- [Exercises to complete]:
1: According to the Safran hybrid turbofan article below, which electric motor received EASA type certification in 2025?
2: Quote the passage of the Safran hybrid turbofan article below from "Safran’s concept places" to "conventional architecture allows.", word for word.

- [Document extract]:
Safran: Advancing Hybrid-Electric Propulsion for the Next Generation

• Safran is developing a hybrid turbofan that integrates high-power electrical machines onto both the high-pressure and low-pressure spools, allowing for real-time energy exchange and power injection from an onboard battery.
• The program leverages two decades of research, including the 2025 EASA type certification of the ENGINeUS 100B—the first for an electric motor, which established the regulatory and industrial framework for larger 800V hybrid systems.
• As one of the core pillars of the CFM RISE programme, this technology is currently undergoing system-level testing to validate its performance for next-generation short- to medium-range aircraft targeted for the mid-2030s.

The next leap in civil aviation fuel efficiency may not come from a radically different engine architecture. It may come from something already familiar, the turbofan made smarter, more adaptable, and more connected to a broader electrical system.

That is the core of what Safran means when it talks about a hybrid turbofan: a gas turbine engine integrated with two high-power electrical machines and a battery, capable of managing power flows across the propulsion system in real time.

Safran is not alone in exploring this territory, but is positioning itself among the leading players in terms of test evidence and certified product building blocks. And as of early 2026, the company has signalled that a complete hybrid turbofan test, one fully representative of the next generation of short-to-medium range aircraft, is imminent.

What a Hybrid Turbofan Actually Does

In a conventional turbofan, the high-pressure (HP) spool and the low-pressure (LP) spool operate independently. Each extracts power from combustion; each drives its own compressor and turbine stages. The electrical machines on a hybrid turbofan change that dynamic fundamentally.

Safran’s concept places one electrical machine on the HP spool and one on the LP spool. Each machine can operate as either a motor or a generator, a dual-mode capability that opens several distinct operating modes:

• Power balance: Electrical power extracted from the HP spool, the LP spool, or both simultaneously, redirected to aircraft systems.

• Power transfer: If one machine acts as a generator and the other as a motor, energy flows from one spool to the other, something no conventional architecture allows.

• Battery injection: When an aircraft battery is added to the system, energy can be injected into either spool, or the battery can serve as an additional onboard power source.

This multi-mode flexibility is what makes the architecture distinctive. Unlike a simple more-electric engine that extracts electrical power in a fixed way, a hybrid turbofan can actively adjust power flows depending on the flight phase, engine condition, and aircraft demand. The practical benefit is that the engine can be optimised more precisely at its design point, reducing fuel burn across the full flight mission rather than just at cruise.

There is a second major benefit that is less discussed but arguably as significant: the electrification of aircraft systems. A turbofan not only provides thrust, but it also supplies what engineers call non-propulsive energy: electrical, mechanical, and pneumatic power that runs cabin systems, climate control, wing anti-icing, and flight actuation.

- [Dataset content]:

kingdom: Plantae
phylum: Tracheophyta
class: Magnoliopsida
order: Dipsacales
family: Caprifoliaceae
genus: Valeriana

- [The responses]:
1: The ENGINeUS 100B.

2:
Safran’s concept places one electrical machine on the HP spool and one on the LP spool. Each machine can operate as either a motor or a generator, a dual-mode capability that opens several distinct operating modes:

• Power balance: Electrical power extracted from the HP spool, the LP spool, or both simultaneously, redirected to aircraft systems.

• Power transfer: If one machine acts as a generator and the other as a motor, energy flows from one spool to the other, something no conventional architecture allows.